**Records for this exercise**
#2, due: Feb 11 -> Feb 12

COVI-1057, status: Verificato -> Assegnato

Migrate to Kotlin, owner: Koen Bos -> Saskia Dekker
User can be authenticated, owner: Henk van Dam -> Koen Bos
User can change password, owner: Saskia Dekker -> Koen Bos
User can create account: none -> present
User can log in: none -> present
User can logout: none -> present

**Instructions for the task**
Among the lines of the entries, count those containing the string "owner" and give only the number.

**Expected output**
3